11. The method as in claim 10 further comprising the step of providing silicon die as the photosensitive layer.

12. The method as in claim 11 further comprising the step of providing glass as the transparent layer.

13. The method as in claim 10 further comprising the step of providing the location on the plastic at substantially a midpoint of the array of photosensitive sites.

14. The method as in claim 13 further comprising the step of providing the two mounting locations on the mounting surface of the substrate each substantially at an edge of the array of photosensitive sites.

15. The method as in claim 10 further comprising the step of providing the optical assembly as either a lens or a filter or a combination of the lens and filter.

16. The method as in claim 10 further comprising the step of aligning the assembly to the array of photosensitive sites in substantially parallel planes.

17. The method as in claim 10 further comprising the step of aligning the optical assembly to the array of photosensitive sites relative to fiducials on the three mounting locations.

18. The method as in claim 10 further comprising the step of providing the two mounting locations on the substrate aligned to the longer side of the image array.

19. An image capture device comprising:

an image sensor comprising:

(a) a substrate;

(b) a photosensitive layer having an array of photosensitive sites for receiving incident light; wherein at least a portion of the substrate extends beyond a boundary of the photosensitive layer for forming a mounting surface;

(c) a support, which includes a receiving portion, mounted to the substrate and surrounds at least a portion of the photosensitive sites;

(d) a transparent layer mounted in the receiving portion of the support; and

20. The image capture device as in claim 19, wherein the image capture device is a digital camera.

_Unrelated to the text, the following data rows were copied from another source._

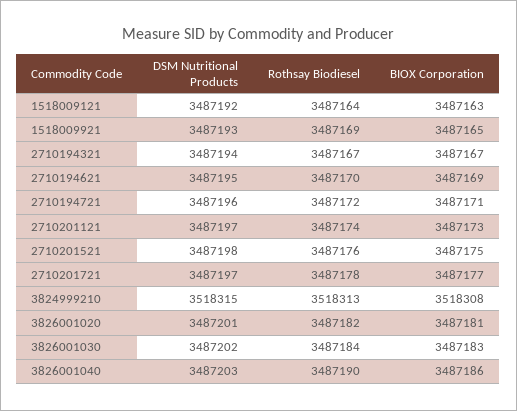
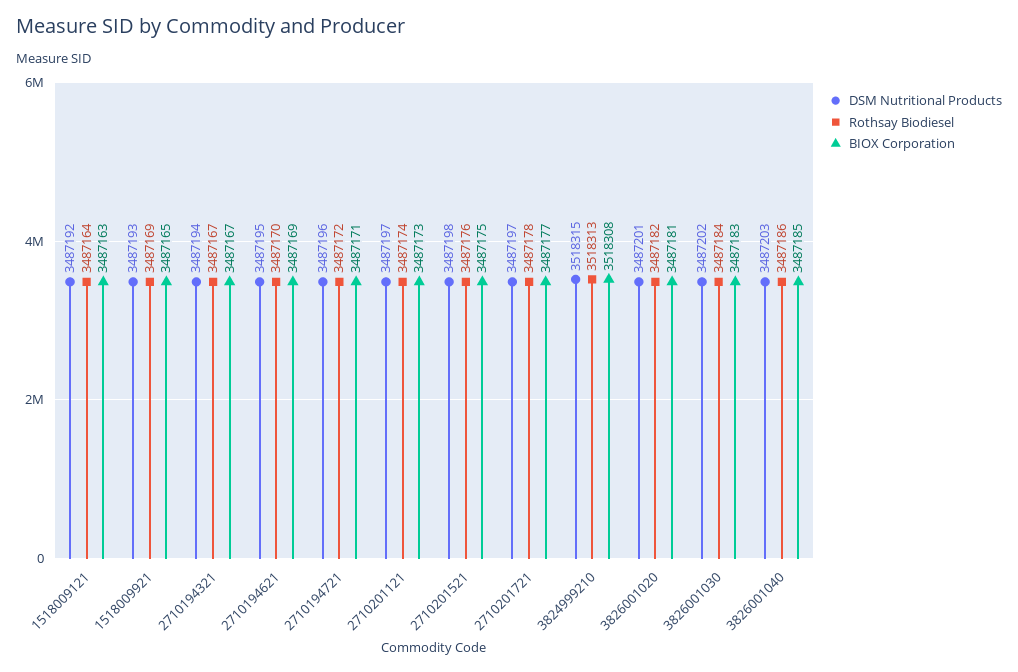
  {
    "DSM Nutritional Products": {
      "1518009121": 3487192,
      "1518009921": 3487193,
      "2710194321": 3487194,
      "2710194621": 3487195,
      "2710194721": 3487196,
      "2710201121": 3487197,
      "2710201521": 3487198,
      "2710201721": 3487197,
      "3824999210": 3518315,
      "3826001020": 3487201,
      "3826001030": 3487202,
      "3826001040": 3487203
    },
    "Rothsay Biodiesel": {
      "1518009121": 3487164,
      "1518009921": 3487169,
      "2710194321": 3487167,
      "2710194621": 3487170,
      "2710194721": 3487172,
      "2710201121": 3487174,
      "2710201521": 3487176,
      "2710201721": 3487178,
      "3824999210": 3518313,
      "3826001020": 3487182,
      "3826001030": 3487184,
-     "3826001040": 3487190
+     "3826001040": 3487186
    },
    "BIOX Corporation": {
      "1518009121": 3487163,
      "1518009921": 3487165,
      "2710194321": 3487167,
      "2710194621": 3487169,
      "2710194721": 3487171,
      "2710201121": 3487173,
      "2710201521": 3487175,
      "2710201721": 3487177,
      "3824999210": 3518308,
      "3826001020": 3487181,
      "3826001030": 3487183,
-     "3826001040": 3487186
+     "3826001040": 3487185
    }
  }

21. The image capture device as in claim 19, wherein the image capture device is a cell phone.

22. The image capture device as in claim 19, wherein the photosensitive die is a silicon die.

23. The image capture device as in claim 19, wherein the transparent layer is glass.

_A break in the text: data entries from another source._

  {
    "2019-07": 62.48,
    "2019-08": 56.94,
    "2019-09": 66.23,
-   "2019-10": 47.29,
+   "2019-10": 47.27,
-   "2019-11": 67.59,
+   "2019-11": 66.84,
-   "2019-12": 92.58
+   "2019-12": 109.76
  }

24. The image capture device as in claim 19, wherein the location on the support is substantially at a midpoint of the array of photosensitive sites.

25. The image capture device as in claim 24, wherein the two mounting location on the mounting surface of the substrate are each substantially at an edge of the array of photosensitive sites.

26. The image capture device as in claim 19, wherein the optical assembly is either a lens or a filter or a combination of the lens and filter.

27. The image capture device as in claim 19, wherein the alignment of the assembly to the array of photosensitive sites is substantially parallel.

28. The image capture device as in claim 19, wherein the alignment of the assembly to the array of photosensitive sites is relative to fiducials on the three mounting locations.

29. The image capture device as in claim 19, wherein the two mounting locations on the substrate are aligned to the longer side of the image array.